E.g. 299’999 → 29’999 - 18 = 29’981 → 2’998 - 2 = 2’996 → 299 - 12 = 287 → 28 - 14 = 14 → 14 mod 7 = 0.
It’s a very nasty divisibility rule. The one for 13 works in the same way, but instead of multiplying by 2, you multiply by 4. There are actually a couple of well-known rules for that, but these are the easiest to remember IMO.
darkpanda@lemmy.ca 1 year ago
If all of the digits summed recursively reduce to a 9, then the number is divisible by 9 and also by 3.
If the difference between the sums of alternating sets digits in a number is divisible by 11, then the number itself is divisible by 11.
That’s all I can remember, but yay for math right?
levzzz@lemmy.world 1 year ago
The 9 rule works for 3 too The 6 rule is if (divisible by 3 and divisible by 2)

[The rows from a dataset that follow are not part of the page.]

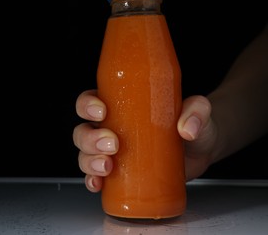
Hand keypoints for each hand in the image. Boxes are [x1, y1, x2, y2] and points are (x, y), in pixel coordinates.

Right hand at [73, 89, 216, 191]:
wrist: (201, 151)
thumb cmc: (192, 125)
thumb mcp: (198, 110)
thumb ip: (197, 110)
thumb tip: (186, 128)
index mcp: (119, 105)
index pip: (91, 100)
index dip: (87, 105)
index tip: (102, 111)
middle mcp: (110, 127)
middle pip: (83, 130)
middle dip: (90, 139)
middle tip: (112, 144)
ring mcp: (112, 152)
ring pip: (86, 154)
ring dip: (89, 161)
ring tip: (107, 167)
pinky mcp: (119, 173)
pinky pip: (95, 176)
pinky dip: (92, 181)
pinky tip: (98, 183)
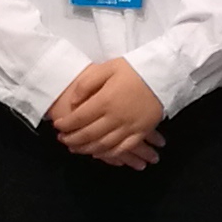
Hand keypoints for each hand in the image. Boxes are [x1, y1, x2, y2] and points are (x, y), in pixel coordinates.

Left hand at [46, 58, 167, 166]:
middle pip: (88, 135)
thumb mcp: (107, 67)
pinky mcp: (141, 132)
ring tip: (75, 148)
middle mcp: (115, 118)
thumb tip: (74, 101)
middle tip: (62, 140)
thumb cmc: (134, 69)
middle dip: (72, 139)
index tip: (57, 126)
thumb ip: (87, 83)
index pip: (79, 118)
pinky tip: (99, 154)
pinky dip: (109, 154)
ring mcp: (129, 127)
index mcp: (105, 101)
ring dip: (86, 149)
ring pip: (103, 145)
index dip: (65, 124)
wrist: (164, 73)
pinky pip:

TwilightKiddy@programming.dev 1 year ago
Well, on the side of easy ones there is “if the last digit is divisible by 2, whole number is divisible by 2”. Also works for 5. And if you take last 2 digits, it works for 4. And the legendary “if it ends with 0, it’s divisible by 10”.
darkpanda@lemmy.ca 1 year ago
There’s also the classic “no three positive integers a, b, and c to satisfy a**n + b**n = c**n for values of n greater than 2“ trick but my proof is to large to fit in this comment.
JamesStallion@sh.itjust.works 1 year ago
Fucking lol
candybrie@lemmy.world 1 year ago
I think it might be easier just to do the division.